A free lunch? Wouldn't that be nice! Sometimes the quantization process improves...

vlovich123 · on March 27, 2024

I didn’t suggest a free lunch, just that the 8x reduction in RAM (+ faster processing) does not result in an 8x growth in the error. Thus a quantized model will outperform a non-quantized one on a evaluation/RAM metric.

Y_Y · on March 27, 2024

That's not a good metric.

seattleeng · on March 27, 2024

Many applications dont want to host inference on the cloud and would ideally run things locally.

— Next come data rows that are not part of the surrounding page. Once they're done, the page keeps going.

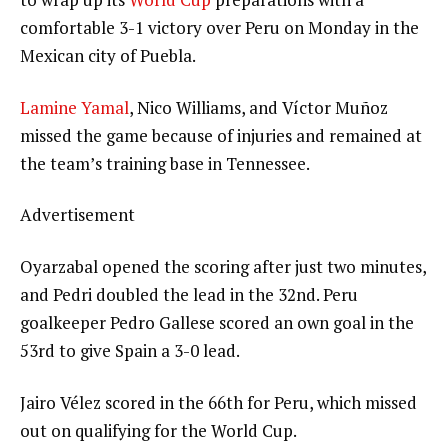
comfortable 3-1 victory over Peru on Monday in the
Mexican city of Puebla.
Lamine Yamal
, Nico Williams, and Víctor Muñoz
missed the game because of injuries and remained at
the team’s training base in Tennessee.
Advertisement
Oyarzabal opened the scoring after just two minutes,
and Pedri doubled the lead in the 32nd. Peru
goalkeeper Pedro Gallese scored an own goal in the
53rd to give Spain a 3-0 lead.
Jairo Vélez scored in the 66th for Peru, which missed
out on qualifying for the World Cup.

Hardware constraints is clearly important.

Id actually say its the most important metric for most open models now, since the price per performance of closed cloud models is so competitive with open cloud models, so edge inference that is competitive is a clear value add

Y_Y · on March 28, 2024

It's not that memory usage isn't important, it's that dividing error by memory gives you a useless number. The benefit from incremental error decrease is highly nonlinear, as with memory. Improving error by 1% matters a lot more starting from 10% error than 80%. Also a model that used no memory and got everything wrong would have the best score.

seattleeng · on March 28, 2024

I see, I agree with you. But I would imagine the useful metric to be “error rate below X GB memory”. We really just need memory and/or compute reported when these evaluations are performed to compile that. People do it for training reports since compute and memory is implicit based on training time (since people saturate it and report what hardware they’re using). But for inference no such details :\

rfoo · on March 28, 2024

But using a 8x smaller model also does not result in an 8x growth in the error, too.

K0balt · on March 27, 2024

I find that q6 and 5+ are subjectively as good as raw tensor files. 4 bit quality reduction is very detectable though. Of course there must be a loss of information, but perhaps there is a noise floor or something like that.

Taek · on March 27, 2024

At what parameter count? Its been established that quantization has less of an effect on larger models. By the time you are at 70B quantization to 4 bits basically is negligible

2099miles · on March 28, 2024

Source? I’ve seen this anecdotally and heard it, but is there a paper you’re referencing?

K0balt · on March 28, 2024

I work mostly with mixtral and mistral 7b these days, but I did work with some 70b models before mistral came out, and I was not impressed with the 4 bit Llama-2 70b.

underlines · on March 27, 2024

This paper partially finds disagreeing evidence: https://arxiv.org/abs/2403.17887

Y_Y · on March 28, 2024

Good reference. I actually work on this stuff day-to-day which is why I feel qualified to comment on it, though mostly on images rather than natural language. I'll say in my defense that work like this is why I put a little disclaimer. It's well-known that plenty of popular models quantize/prune/sparsify well for some tasks. As the authors propose "current pretraining methods are not properly leveraging the parameters in the deeper layers of the network", this is what I was referring to as the networks not being "at capacity".